NASA and SpaceX launch the delayed Crew-6 mission to the International Space Station
NASA has successfully launched four astronauts on a journey to the International Space Station (ISS). The Crew-6 astronauts launched in a SpaceX Crew Dragon vehicle carried by a Falcon 9 rocket from Launch Complex 39A at NASA’s Kennedy Space Center in Florida at 12:34 a.m. ET on Thursday, March 2.
The crew will travel throughout the day, arriving at the ISS around 1 a.m. ET on Friday, where they will join the four members of Crew-5 plus three more crew members, for a total of 11 people aboard the station. This won’t last long though, as the Crew-5 astronauts will return to Earth in another Crew Dragon in a few days.
“Congratulations to the NASA and SpaceX teams on another historic mission to the International Space Station!” NASA Administrator Bill Nelson said in a statement. “The Commercial Crew Program is proof that American ingenuity and leadership in space benefits all of humanity – through breakthrough science, innovative technology and renewed collaboration.”
The Crew-6 launch was scheduled for Monday, February 27, but was called off at the last minute due to a problem with the rocket propellant ignition fluid. The compound in question, called triethylaluminum triethylboron, or TEA-TEB, is needed to ignite the propellant used in Falcon 9 rockets, which contain both liquid oxygen and rocket-grade kerosene called RP-1.
After an assessment of the problem by NASA and SpaceX, NASA announced that the problem had been identified as a clogged filter in one of the ground systems. The filter has been replaced and the pipes cleaned, allowing the launch to continue this morning.
“I am really proud of the team – that they solved a difficult problem in the last part of the count and made the right decision to step down, understand the problem better and then solve it,” says Kathy Lueders , NASA’s staff administrator for Space Operations Mission Directorate, at a post-launch press conference. “We ended up with a great launch.”
The Crew-6 mission consists of NASA’s Stephen Bowen and Woody Hoburg, United Arab Emirates astronaut Sultan Al Neyadi, and Russian cosmonaut Andrey Fedyaev. The foursome will spend about six months with the station management Researchincluding work on human health and the prevention of contamination of space environments.

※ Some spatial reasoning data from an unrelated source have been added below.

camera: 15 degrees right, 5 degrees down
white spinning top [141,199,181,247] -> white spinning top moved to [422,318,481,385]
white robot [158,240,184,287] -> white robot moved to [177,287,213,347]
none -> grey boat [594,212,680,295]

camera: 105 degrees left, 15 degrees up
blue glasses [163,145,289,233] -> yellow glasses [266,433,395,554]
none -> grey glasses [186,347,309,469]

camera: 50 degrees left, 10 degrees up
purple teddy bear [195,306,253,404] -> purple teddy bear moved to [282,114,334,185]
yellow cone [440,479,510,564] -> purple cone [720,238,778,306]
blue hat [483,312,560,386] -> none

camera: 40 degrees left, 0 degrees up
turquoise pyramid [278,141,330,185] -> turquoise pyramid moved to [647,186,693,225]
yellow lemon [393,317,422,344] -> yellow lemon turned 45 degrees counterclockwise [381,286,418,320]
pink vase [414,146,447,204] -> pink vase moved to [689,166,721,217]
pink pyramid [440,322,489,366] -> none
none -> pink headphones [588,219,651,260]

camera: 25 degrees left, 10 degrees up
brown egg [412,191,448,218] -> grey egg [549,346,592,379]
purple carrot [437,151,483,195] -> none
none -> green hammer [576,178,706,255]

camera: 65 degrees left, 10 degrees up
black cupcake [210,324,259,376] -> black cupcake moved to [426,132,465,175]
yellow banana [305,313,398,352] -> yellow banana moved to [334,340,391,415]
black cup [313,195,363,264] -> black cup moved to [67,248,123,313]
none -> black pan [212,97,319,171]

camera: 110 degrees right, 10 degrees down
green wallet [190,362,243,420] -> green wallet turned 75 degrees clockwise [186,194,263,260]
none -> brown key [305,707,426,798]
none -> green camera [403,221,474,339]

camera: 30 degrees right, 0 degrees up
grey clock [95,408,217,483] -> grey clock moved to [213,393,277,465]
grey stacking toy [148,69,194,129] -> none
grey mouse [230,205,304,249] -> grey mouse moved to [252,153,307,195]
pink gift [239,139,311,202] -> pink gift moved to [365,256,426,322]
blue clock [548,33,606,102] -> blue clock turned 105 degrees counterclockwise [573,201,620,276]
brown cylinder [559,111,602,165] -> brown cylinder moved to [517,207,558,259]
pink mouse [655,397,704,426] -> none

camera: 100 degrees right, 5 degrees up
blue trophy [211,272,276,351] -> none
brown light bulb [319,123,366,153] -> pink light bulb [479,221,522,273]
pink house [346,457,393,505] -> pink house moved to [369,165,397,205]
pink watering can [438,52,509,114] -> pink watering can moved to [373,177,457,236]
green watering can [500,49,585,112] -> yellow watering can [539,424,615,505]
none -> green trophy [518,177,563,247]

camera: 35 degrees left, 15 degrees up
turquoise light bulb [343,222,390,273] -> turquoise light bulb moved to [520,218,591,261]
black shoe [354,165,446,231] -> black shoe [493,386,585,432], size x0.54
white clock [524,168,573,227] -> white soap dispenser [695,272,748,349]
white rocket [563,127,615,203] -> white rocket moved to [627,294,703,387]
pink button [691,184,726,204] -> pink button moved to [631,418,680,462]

Astronaut Al Neyadi will be the second UAE citizen to visit the space station, following Hazza Al Mansouri, who made an eight-day trip to the station in 2019. His place on this mission was secured by an agreement with private space company Axiom Space, which was entitled to a seat on a NASA Dragon mission after Axiom gave one of its seats on a Russian Soyuz vehicle to NASA astronaut Mark Vande Hey.
In a pre-launch briefing, Al Neyadi said he looked forward to waking up in space every morning and being able to look out the dome window: “It is literally out of this world. You can see and scan the whole world in 90 minutes, which is great.”